Теперь, когда беду пронесло, Севкины мысли повернули в прежнее русло. Как раз и нога поджила. Вроде ничто не задерживает его в Гусаках.
Не до сна и Назарке. Он ведь не глухой - слышал, как Севка сказал: "Кабы ногу не повредил..."
"Вот-он как! - думает Назарка. - Уедет, а я?"
Терпел, терпел - да в слезы. Обхватил Севку за шею, прижался, аж дрожит. Ревет и уговаривает:
- Савостьянка, миленький, не надо! Не хочу-у без тебя... Тут будь... Пускай Зина в своей Москве...
Понял Севка, что проболтался. Не только фельдшер - Назарка и тот узнал его тайное намерение! Так и до Степаниды, до Егора Лукича дойдет.

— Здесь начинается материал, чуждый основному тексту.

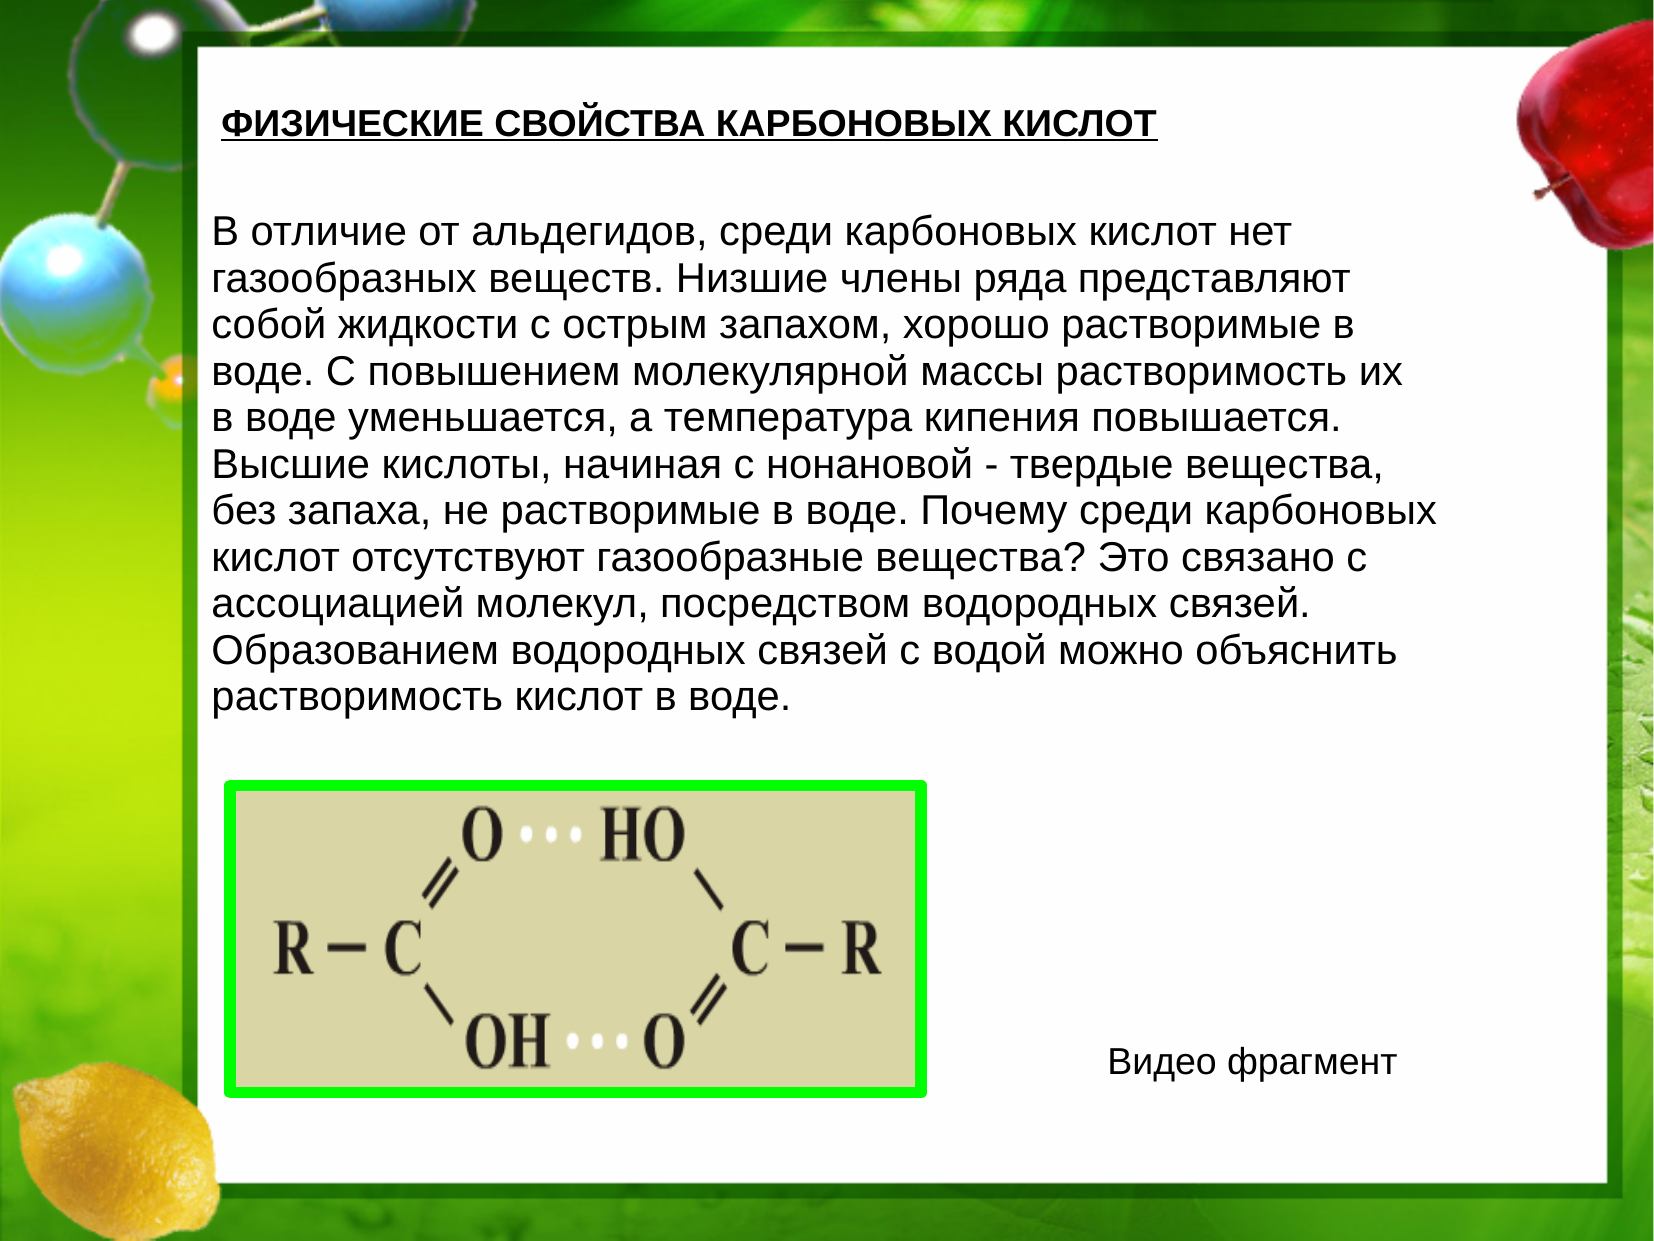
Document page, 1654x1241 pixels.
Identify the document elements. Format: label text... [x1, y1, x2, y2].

picture [0, 0, 1654, 1241]
text_box В отличие от альдегидов, среди карбоновых кислот нет газообразных веществ. Низшие члены ряда представляют собой жидкости с острым запахом, хорошо растворимые в воде. С повышением молекулярной массы растворимость их в воде уменьшается, а температура кипения повышается. Высшие кислоты, начиная с нонановой - твердые вещества, без запаха, не растворимые в воде. Почему среди карбоновых кислот отсутствуют газообразные вещества? Это связано с ассоциацией молекул, посредством водородных связей. Образованием водородных связей с водой можно объяснить растворимость кислот в воде. [196, 200, 1617, 749]
text_box ФИЗИЧЕСКИЕ СВОЙСТВА КАРБОНОВЫХ КИСЛОТ [206, 95, 1290, 154]
text_box Видео фрагмент [1092, 1033, 1447, 1136]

- Легко тебе говорить "тут будь", если в Гусаках твой дом, - сказал он Назарке. - Малость подрастешь - на мое место заступишь. Придет время и вовсе хозяином мельницы заделаешься. А мне, выходит, весь век в работниках?
- Не хочу хозяином! - крикнул Назарка. - На черта мне сдалась та мельница!
- Мало ли что не хочешь. Она так и так твоя.
- Тогда и меня в Москву! Поедем, Савостьянка, чихать нам на Гусаки!
Замолк Севка, а сам подумал: "Послушал бы Егор Лукич! Тот надеется вырастить из сына второго Демьяна, чтоб тоже с двустволкой... А Назарка плевать хотел на все богатства".
Проще простого казалось Севке сбежать от хозяина. А на самом деле совсем не просто. Ведь это же и от Назарки сбежать! Бросить! Живи, мол, как сам знаешь, моя хата с краю. Однажды он бросил было человека на произвол судьбы, да, к счастью, скоренько одумался. Не дал пропасть.
Если б Севкина воля, забрал бы он парнишку в Москву. Так ведь это лишь подумать легко, а сделать и вовсе невозможно. Но и бросить нельзя!
Второй раз в жизни он как бы на распутье. В Тюмени тогда и вот сейчас: никак ему не решиться.
А тут еще память подсказывает: "Снетковы сроду..."
- Не спишь?
- Не-е! - шевельнулся Назарка.
- Спи! Я им тебя не отдам.
- Кому?
- Никому! Ни отцу, ни Демьяну, ни самому атаману Семенову.
Не очень-то понял Назарка, но переспрашивать не стал. Эти слова показались ему настоящими.